Today marks four weeks in Paris and I'm finally really starting to feel settled. I'm starting to feel good about classes too. The first couple of weeks were a real adjustment, mostly due to the class size. Aside from French which has a whopping 22 students (craziness, I know), all of my other classes have a max of 12-15 students if everyone actually bothers to come to class, which is rare. At first I didn't really feel comfortable with such small classes because you can't really bullshit your way through anything, all profs practice the Socratic method and love to pick on students who clearly didn't do the reading for that class, and if you're not prepared for class you're pretty much screwed. But after that initial shock of so much newness all at once, I'm really enjoying my classes.
Because AUP is so small, and the size of the faculty is so small, and the classes are so small, profs and students have a much more intimate relationship than anything I've ever seen at NU. A lot of the students have the same profs for many classes over their four years at AUP, and are thus able to build a nice rapport with one another. To me, it seems like profs don't really see us students as their inferiors, but rather as equals who they have intellectual conversations with for 1hr20min a couple times a week.

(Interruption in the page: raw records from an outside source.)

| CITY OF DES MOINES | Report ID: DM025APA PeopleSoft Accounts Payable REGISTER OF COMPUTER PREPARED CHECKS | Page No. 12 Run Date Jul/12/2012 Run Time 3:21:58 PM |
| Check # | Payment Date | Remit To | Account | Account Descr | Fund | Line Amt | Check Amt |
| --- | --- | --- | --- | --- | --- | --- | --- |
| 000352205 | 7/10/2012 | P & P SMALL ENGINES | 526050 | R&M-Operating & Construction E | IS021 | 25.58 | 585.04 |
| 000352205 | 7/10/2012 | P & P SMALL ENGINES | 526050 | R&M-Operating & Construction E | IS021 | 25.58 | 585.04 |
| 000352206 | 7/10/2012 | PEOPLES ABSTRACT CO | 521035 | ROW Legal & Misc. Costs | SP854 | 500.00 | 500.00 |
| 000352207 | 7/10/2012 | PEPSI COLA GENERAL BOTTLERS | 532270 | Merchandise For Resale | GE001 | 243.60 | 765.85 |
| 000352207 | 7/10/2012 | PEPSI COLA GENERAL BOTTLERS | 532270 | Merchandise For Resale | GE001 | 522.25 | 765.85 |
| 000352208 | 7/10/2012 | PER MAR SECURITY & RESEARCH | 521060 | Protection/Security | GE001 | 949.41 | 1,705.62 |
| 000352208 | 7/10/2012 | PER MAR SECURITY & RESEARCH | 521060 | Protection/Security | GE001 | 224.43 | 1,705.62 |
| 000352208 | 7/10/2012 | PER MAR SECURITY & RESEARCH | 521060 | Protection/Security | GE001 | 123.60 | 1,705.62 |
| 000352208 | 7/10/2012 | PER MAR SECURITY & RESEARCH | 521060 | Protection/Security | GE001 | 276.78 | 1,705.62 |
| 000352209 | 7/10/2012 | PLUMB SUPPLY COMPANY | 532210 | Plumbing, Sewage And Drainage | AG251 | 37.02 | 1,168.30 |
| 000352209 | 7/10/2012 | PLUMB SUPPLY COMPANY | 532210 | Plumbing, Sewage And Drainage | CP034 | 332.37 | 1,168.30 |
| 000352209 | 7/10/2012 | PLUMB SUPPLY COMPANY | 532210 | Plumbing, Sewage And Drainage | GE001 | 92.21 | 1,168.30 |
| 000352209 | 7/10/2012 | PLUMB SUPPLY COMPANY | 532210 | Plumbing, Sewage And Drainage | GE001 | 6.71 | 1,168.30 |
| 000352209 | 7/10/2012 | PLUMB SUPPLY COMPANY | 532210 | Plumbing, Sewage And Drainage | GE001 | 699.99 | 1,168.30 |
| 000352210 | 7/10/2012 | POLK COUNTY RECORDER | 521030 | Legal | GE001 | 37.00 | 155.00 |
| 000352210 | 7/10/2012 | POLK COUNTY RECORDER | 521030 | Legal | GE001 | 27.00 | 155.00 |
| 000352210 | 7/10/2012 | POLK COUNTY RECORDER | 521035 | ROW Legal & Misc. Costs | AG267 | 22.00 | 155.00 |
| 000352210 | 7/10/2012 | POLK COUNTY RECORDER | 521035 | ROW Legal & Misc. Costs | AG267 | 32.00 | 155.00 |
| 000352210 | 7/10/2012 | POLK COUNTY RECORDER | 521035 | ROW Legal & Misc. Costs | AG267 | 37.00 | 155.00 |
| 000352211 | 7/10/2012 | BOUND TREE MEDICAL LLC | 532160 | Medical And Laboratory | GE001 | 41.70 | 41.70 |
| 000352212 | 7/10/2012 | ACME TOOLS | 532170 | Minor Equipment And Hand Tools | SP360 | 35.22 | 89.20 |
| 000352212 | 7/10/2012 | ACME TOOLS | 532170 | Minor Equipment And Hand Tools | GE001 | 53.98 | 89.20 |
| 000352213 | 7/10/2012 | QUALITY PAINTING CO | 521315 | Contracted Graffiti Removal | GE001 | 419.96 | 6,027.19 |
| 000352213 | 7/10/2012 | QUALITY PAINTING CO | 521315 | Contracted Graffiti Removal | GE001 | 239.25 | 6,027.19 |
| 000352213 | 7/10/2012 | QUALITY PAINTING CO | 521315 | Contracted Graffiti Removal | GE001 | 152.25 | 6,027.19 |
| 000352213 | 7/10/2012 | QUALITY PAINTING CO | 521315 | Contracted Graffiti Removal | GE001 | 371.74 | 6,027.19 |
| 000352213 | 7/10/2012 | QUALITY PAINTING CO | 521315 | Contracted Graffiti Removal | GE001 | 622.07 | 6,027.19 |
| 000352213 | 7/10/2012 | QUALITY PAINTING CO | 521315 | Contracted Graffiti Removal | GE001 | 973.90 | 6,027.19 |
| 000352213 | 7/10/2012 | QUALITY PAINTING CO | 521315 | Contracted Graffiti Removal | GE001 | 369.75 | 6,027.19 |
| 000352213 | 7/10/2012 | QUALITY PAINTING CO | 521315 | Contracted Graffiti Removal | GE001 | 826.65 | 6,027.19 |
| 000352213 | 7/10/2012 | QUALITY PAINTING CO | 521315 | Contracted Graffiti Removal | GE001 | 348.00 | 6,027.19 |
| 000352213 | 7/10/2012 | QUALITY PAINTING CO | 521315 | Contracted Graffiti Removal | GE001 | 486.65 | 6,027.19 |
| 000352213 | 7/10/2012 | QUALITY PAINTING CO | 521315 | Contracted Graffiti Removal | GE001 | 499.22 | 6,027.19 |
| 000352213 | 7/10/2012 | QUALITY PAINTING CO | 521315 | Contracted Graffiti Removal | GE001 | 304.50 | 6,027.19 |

It's different, nice even.
Along those same lines, I paid for my trips to Amsterdam and Madrid recently. I've been excited about these trips for a while, but when I realized how small my classes are, I was initially worried that I would feel uncomfortable having to spend so much time, so closely, with my profs. But now that I've started to build a comfortable professional relationship with these individuals, I'm once again really excited about my trips.
Speaking of trips, I'm trying to work out my spring break plans. It's not been fun.